Angela has fifteen years of teaching experience, primarily in Special Education and Gifted Education at the K-12 level. She has a B.A. in Elementary Education and Special Education, K-12. In addition, she has a M.A.Ed. in Special Education with an emphasis in Gifted, K-12. Angela has had several research and review articles published in education journals.
Everybody likes vacations. A day off from work or school is something to look forward to! Many people associate President's Day with a long, three-day weekend in February. But there is important history behind this holiday.
President's Day is a government holiday that celebrates the United States presidents on the third Monday in February each year. Let's discover more about how this holiday came to be.
Did you know that the real name for President's Day is Washington's Birthday? Our first president, George Washington, was born on February 22, 1732. So after his death in 1799, February 22nd became an important day to honor his life and work.
But it wasn't until 1879 that Washington's Birthday became a federal, or government, holiday. When President Rutherford B. Hayes signed it into law, it became official. It was the first federal holiday to celebrate an individual person. Other federal holidays we celebrate include Christmas Day, New Year's Day, Independence Day, Thanksgiving and Martin Luther King Jr. Day. Which one is your favorite?
How would you feel if you had to celebrate your birthday on a different day? A lot of kids wouldn't think that was fair. In 1968, the United States Congress decided that it would be in the American worker's best interest to change the celebration of Washington's Birthday to a Monday. This way workers could enjoy a three-day weekend. The bill was called the Uniform Monday Holiday Bill, and it changed several holidays to fall on a Monday.
During this time, it was suggested that the name of the holiday, Washington's Birthday, be changed to President's Day. Abraham Lincoln's birthday is on February 12th, and many people wanted to honor him, too. Believe it or not, the name was never formally changed. However, the name President's Day was catchy and became popular in the 1980s. Today, most people call it this.
What do you like to do on President's Day? Similar to Independence Day, President's Day is considered a patriotic holiday, when we can show devotion, loyalty and support of one's country. Many people choose to honor all American presidents on this day. Many groups, schools, and organizations hold celebrations and events.

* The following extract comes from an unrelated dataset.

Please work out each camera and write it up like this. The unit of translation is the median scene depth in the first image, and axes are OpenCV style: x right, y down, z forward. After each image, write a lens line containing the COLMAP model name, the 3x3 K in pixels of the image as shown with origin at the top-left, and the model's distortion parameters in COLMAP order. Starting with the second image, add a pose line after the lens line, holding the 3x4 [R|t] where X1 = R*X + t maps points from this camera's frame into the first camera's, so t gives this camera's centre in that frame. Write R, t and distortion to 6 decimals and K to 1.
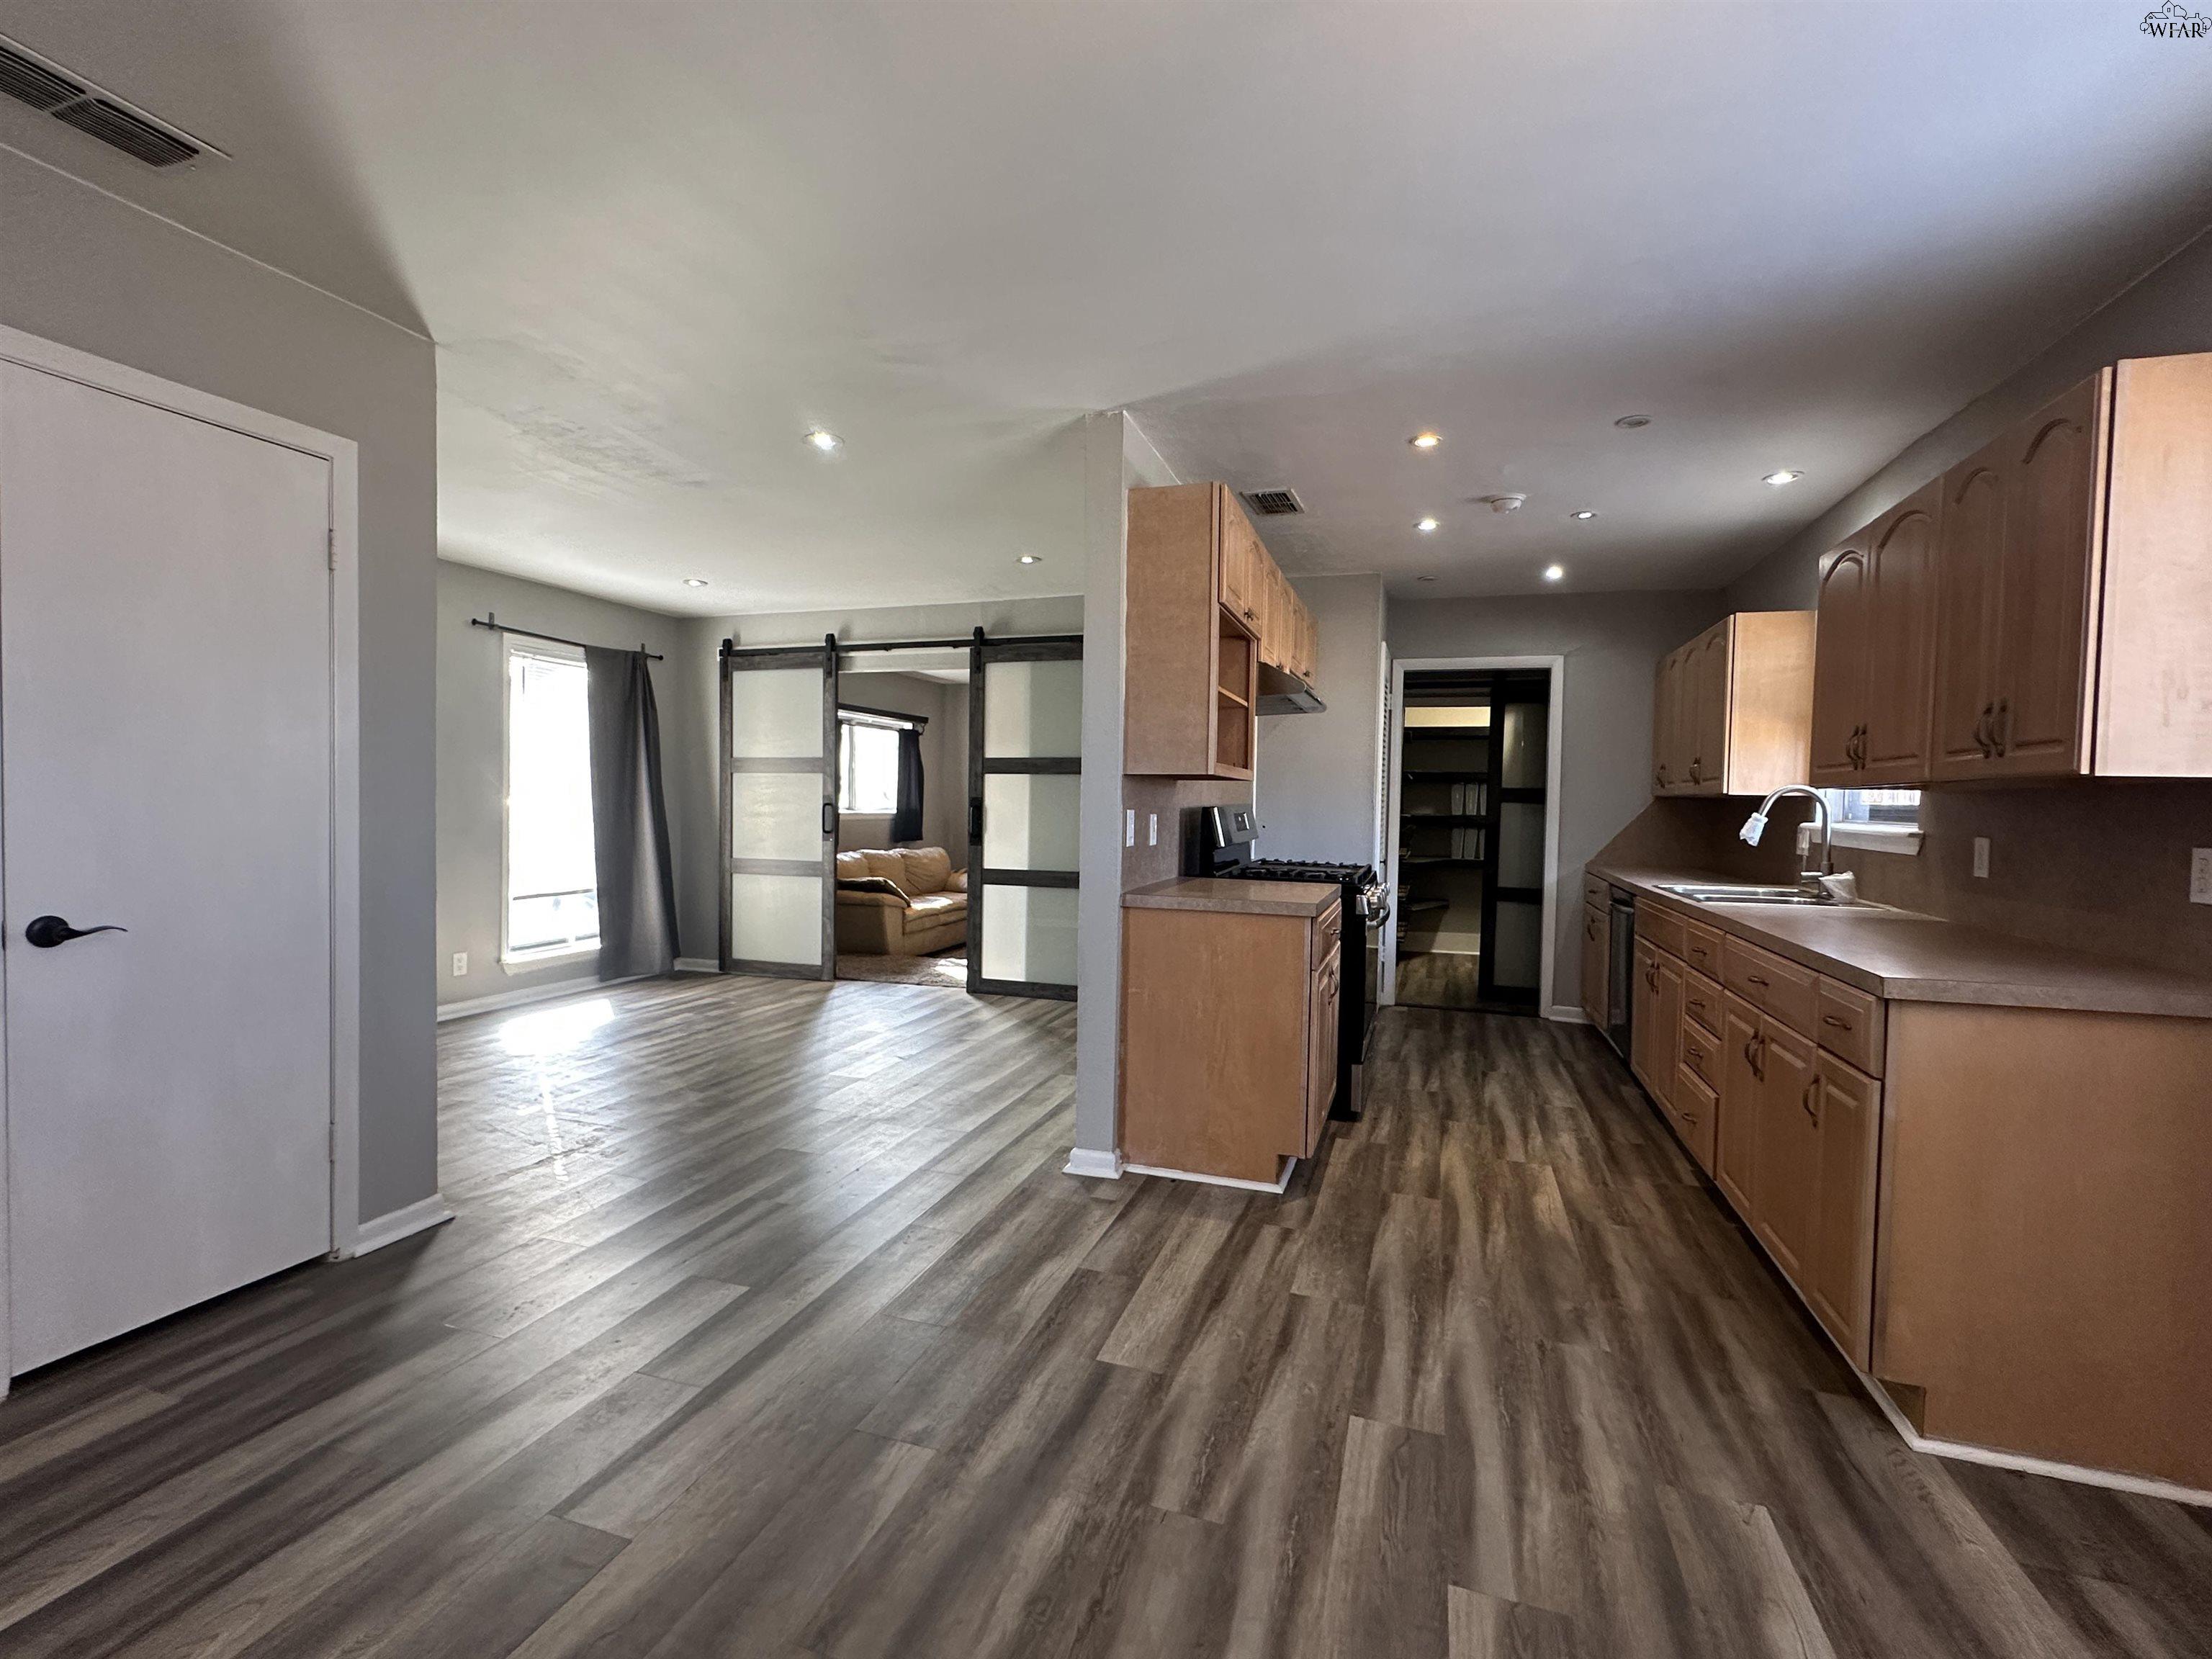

One of the most important President's Day celebrations happened on February 22, 1932. George Washington created the Badge of Military Merit, today known as the Purple Heart, to honor soldiers who were wounded or killed. The first three purple hearts were awarded way back during the Revolutionary War and were presented on a piece of purple silk. But the award wasn't restored, or brought back, until 1932 on George Washington's 200th birthday. Today the Purple Heart continues to honor soldiers and is the oldest military decoration.
President's Day is a federal holiday, observed on the third Monday of February. The official name for the holiday is Washington's Birthday. It was celebrated each year on February 22nd until the Uniform Monday Holiday Bill was passed in 1968.